嫌気

 そういうのは非常にまずいとは理解している。
 が、今日ほど仕事に、いや今の職場に嫌気が差した日はなかったのではないだろうか。
 半年前から準備していたパッケージ導入作業が、現場の連中の「聞いてないよ」コールで阻止されかかっている。
 私は進捗を逐一、現時点で自分が所属している課の主任に報告していたつもりだった。しかしその報告はほとんど彼女らの頭に入っていなかったのだ。
 今日関連業務の打ち合わせがあって、私は別の作業のため出席できなかったのだが、他の出席者から「そのような作業をなぜ他の職員に無断で進めるのか?現場の同意を得ていないのだから中止せよ」と要求があったという。

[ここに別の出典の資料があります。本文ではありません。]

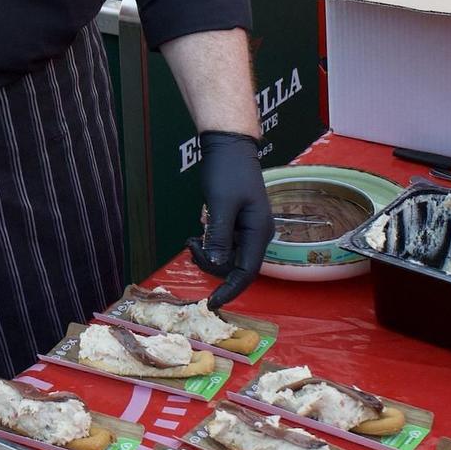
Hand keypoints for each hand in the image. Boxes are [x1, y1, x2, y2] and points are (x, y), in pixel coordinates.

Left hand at [195, 130, 273, 308]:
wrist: (229, 146)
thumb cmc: (227, 172)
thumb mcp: (221, 204)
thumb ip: (220, 236)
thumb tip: (218, 265)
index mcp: (259, 233)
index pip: (247, 273)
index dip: (230, 290)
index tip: (211, 303)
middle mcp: (257, 235)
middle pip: (235, 267)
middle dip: (212, 264)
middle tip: (191, 245)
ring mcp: (249, 230)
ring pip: (228, 257)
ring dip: (209, 254)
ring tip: (192, 238)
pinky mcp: (238, 224)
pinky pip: (225, 245)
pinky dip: (210, 244)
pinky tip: (199, 233)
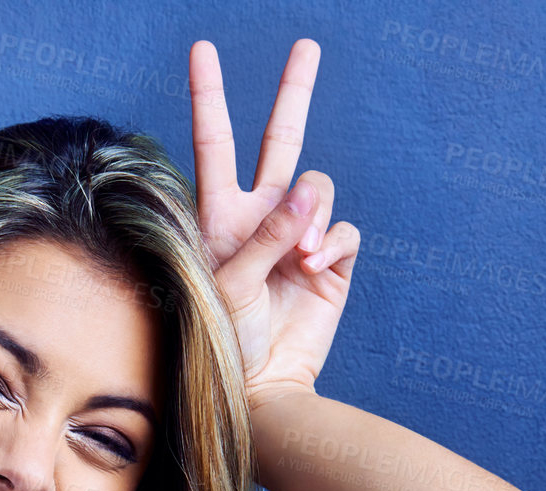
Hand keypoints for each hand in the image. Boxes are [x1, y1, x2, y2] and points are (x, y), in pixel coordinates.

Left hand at [189, 39, 359, 411]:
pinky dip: (332, 244)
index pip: (215, 145)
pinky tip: (315, 271)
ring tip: (300, 259)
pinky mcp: (332, 262)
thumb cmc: (227, 343)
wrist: (261, 388)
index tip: (201, 50)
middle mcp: (261, 219)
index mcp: (220, 218)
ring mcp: (299, 238)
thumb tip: (307, 195)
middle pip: (280, 141)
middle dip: (293, 93)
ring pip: (319, 190)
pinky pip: (344, 231)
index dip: (209, 97)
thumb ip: (266, 235)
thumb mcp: (231, 285)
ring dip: (314, 216)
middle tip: (306, 46)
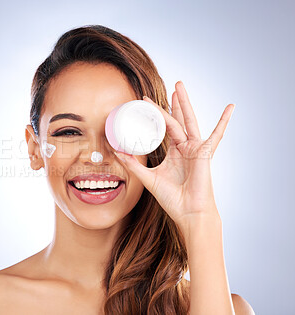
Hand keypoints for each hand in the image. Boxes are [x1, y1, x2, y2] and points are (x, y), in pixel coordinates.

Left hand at [114, 81, 234, 228]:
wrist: (188, 212)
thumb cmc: (172, 198)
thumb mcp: (148, 178)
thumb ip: (133, 164)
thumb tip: (116, 151)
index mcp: (174, 151)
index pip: (165, 127)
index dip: (155, 114)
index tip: (144, 102)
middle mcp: (186, 147)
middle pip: (178, 119)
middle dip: (174, 102)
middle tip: (170, 86)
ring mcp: (196, 148)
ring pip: (189, 121)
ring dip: (184, 103)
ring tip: (179, 85)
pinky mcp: (206, 153)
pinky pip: (217, 135)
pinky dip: (224, 121)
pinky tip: (230, 107)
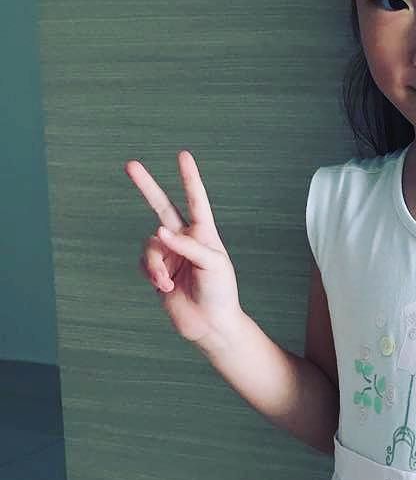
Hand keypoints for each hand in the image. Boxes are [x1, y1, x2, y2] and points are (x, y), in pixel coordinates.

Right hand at [128, 150, 244, 348]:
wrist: (209, 323)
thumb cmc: (220, 290)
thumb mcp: (212, 264)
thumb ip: (187, 245)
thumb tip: (159, 232)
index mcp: (205, 231)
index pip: (196, 199)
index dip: (189, 177)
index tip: (183, 155)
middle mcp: (185, 237)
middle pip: (162, 206)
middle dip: (146, 186)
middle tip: (130, 165)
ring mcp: (169, 253)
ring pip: (150, 245)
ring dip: (156, 265)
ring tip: (168, 282)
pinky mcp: (157, 270)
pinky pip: (145, 263)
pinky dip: (153, 275)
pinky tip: (165, 287)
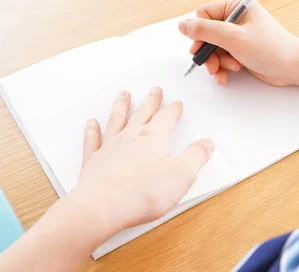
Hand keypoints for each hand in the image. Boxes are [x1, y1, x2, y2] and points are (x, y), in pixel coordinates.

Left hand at [69, 88, 213, 243]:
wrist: (102, 207)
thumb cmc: (141, 192)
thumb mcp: (182, 175)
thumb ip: (196, 156)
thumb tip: (206, 143)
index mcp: (153, 138)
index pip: (166, 118)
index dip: (173, 110)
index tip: (176, 104)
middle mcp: (130, 138)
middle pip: (142, 114)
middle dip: (150, 101)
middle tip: (154, 90)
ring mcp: (110, 148)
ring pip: (116, 120)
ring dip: (121, 106)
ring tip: (123, 95)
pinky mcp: (94, 163)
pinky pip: (93, 141)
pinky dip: (92, 130)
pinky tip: (91, 123)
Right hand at [178, 0, 298, 85]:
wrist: (293, 68)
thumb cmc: (270, 48)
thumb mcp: (233, 38)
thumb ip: (205, 30)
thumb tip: (182, 25)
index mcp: (236, 6)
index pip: (203, 13)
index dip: (199, 32)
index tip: (200, 48)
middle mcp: (236, 19)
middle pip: (206, 33)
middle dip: (208, 52)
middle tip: (212, 65)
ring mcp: (238, 36)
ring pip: (212, 48)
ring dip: (216, 62)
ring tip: (227, 70)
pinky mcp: (241, 51)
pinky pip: (221, 58)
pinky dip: (222, 68)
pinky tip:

 主任とその取り巻きも出席していてその矢面に立ったそうなのだが、結局この導入作業のメリットを全く説明できなかったという。それどころか、どうやら現場の連中と一緒になって、不在の私を吊るし上げたらしい。
 一体、何のために…土日もなく毎日5時間以上サビ残を続け、面倒な話に関わろうとしないババァ共に噛んで含めるように説明をし、大量のマニュアルを叩いては配布して準備を続けてきたこの数ヶ月の努力がほとんど無駄に終わろうとしている。
 業務の変更点が分からないならそう言えばいい。導入ペースについていけなければそう言えばいいのだ。計画書を提示してあったのにババァ共は一体何をしていたのか。
 この職場に来て5年。うすうす感じていた真実がはっきりした。
 女共に組織管理はできない。そういう能力がないのだ。スタンドアロンで働く分には問題がない。男に比較されまいとプライドを高く持っている分仕事の質は高い。ただそれを統括する能力が欠けているのだ。リーダーとしての資質を持たず、現場の部下からの意見を聞けず理解できず、不平不満をみんなで仲良くぶちまけあって解決をしようとしない、采配を振るう事を知らない、常に責任を回避し誰かの部下になりたがっている定年まじかの素晴らしい管理職たち。

 昔持ち歩いていたが最近自分の部屋の引き出しにしまっていた手書きの退職届を引っ張り出してきた。
 もしかしたら使う事になるのかもしれない。そう思ってブリーフケースに放り込んだ。
 あの噂話だけで勤務時間の大部分を潰すババァ共の顔に、そして声に、私は後どれくらい耐えていられるだろうか。